Though I invested in underwater housing for my new digital camera, I decided to leave it on the skiff for the first dive. I had enough to think about with all my gear and unhappy stomach, and a camera only complicates the underwater logistics. So no pictures of this particular dive, save for the after-dive shot of Eric with his blue lips:
Back on the Sea Hunter we had lunch and napped for a bit until Dive #2.
Dive #2: The Fridge – Out
Diving with a camera changes one’s perspective as well as the goal of the dive. The diving isn’t about the love of marine life, but instead about memorializing it. For me, this trip will be one long lesson in photography where I learn how to differentiate between moments to use the camera versus moments to enjoy the scenery itself.
I should mention that it poured rain all afternoon. For a comfort level, we don’t particularly care because we’re going to get wet anyway, but the lack of sun means a darker dive and less vibrant pictures. Still, “a bad day of diving is better than a good day at the office”.
But onto the dive. We had some hammerhead visit but they were feeling less than social so we’d glimpse their shadows and watch them disappear into the blue again. We’ll see more as the diving goes on. I’m shocked by the abundance of moray eels in this part of the world.

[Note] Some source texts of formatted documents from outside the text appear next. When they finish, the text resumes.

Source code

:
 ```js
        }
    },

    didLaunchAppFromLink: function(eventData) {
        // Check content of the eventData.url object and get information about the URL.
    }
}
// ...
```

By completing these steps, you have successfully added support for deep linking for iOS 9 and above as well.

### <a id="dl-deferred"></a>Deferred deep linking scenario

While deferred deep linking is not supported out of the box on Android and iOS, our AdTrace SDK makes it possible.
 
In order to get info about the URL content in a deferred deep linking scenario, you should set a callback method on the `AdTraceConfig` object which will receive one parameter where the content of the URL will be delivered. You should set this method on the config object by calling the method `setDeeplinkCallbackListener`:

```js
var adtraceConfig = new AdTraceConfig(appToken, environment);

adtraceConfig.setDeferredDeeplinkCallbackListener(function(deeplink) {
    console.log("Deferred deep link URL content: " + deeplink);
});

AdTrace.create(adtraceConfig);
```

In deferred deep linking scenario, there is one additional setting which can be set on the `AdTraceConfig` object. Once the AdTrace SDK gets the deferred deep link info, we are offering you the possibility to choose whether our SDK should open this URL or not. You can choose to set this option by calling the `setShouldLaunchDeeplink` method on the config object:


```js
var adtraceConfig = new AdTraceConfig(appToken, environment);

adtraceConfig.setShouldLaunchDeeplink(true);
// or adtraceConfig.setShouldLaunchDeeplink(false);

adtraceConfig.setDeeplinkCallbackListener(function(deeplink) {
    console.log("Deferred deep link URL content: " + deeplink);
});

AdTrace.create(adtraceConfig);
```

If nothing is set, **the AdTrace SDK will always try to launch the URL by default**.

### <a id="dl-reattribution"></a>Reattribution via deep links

In most other parts of the world you can find their snouts poking out in little nooks and crannies, but here at Malpelo they’re everywhere and absolutely huge. So large, in fact, that they can barely fit into the nooks and crannies offered by the reef – most are out, freely swimming from one spot to the next.
After the dive was serious nap time so I curled up in bed and slept for a few hours, which nicely rejuvenated me. I still stuck to rice and toast for dinner, but Luis’ split pea soup definitely felt good on my tummy. So strange – whatever it was that hit this morning must have been a 12-hour bug, because Eric and I both agree that we feel much better though we’re not quite 100% yet. Tomorrow we plan to be a “new and improved Cabin #3”.
After dinner a woman named Pilar – who works for the Malpelo Conservatory – gave us a show about why Malpelo is considered a world heritage site, and how the ecosystem is so connected. From the rain captured by the rocks… to the droppings from the masked boobie… to the current of the water… the island is an impressive example of how nature thrives in the correct (and preserved) environment. When the Coast Guard first began its station here, the guardsmen would each paint a rock with their name, date, and a message. But after years of this, biologists soon discovered that the paint was preventing algae from forming, which prevented the crabs from eating, which prevented the boobies from eating… and so on and so on. Listening to this, you can’t help but develop a full appreciation of how nature functions.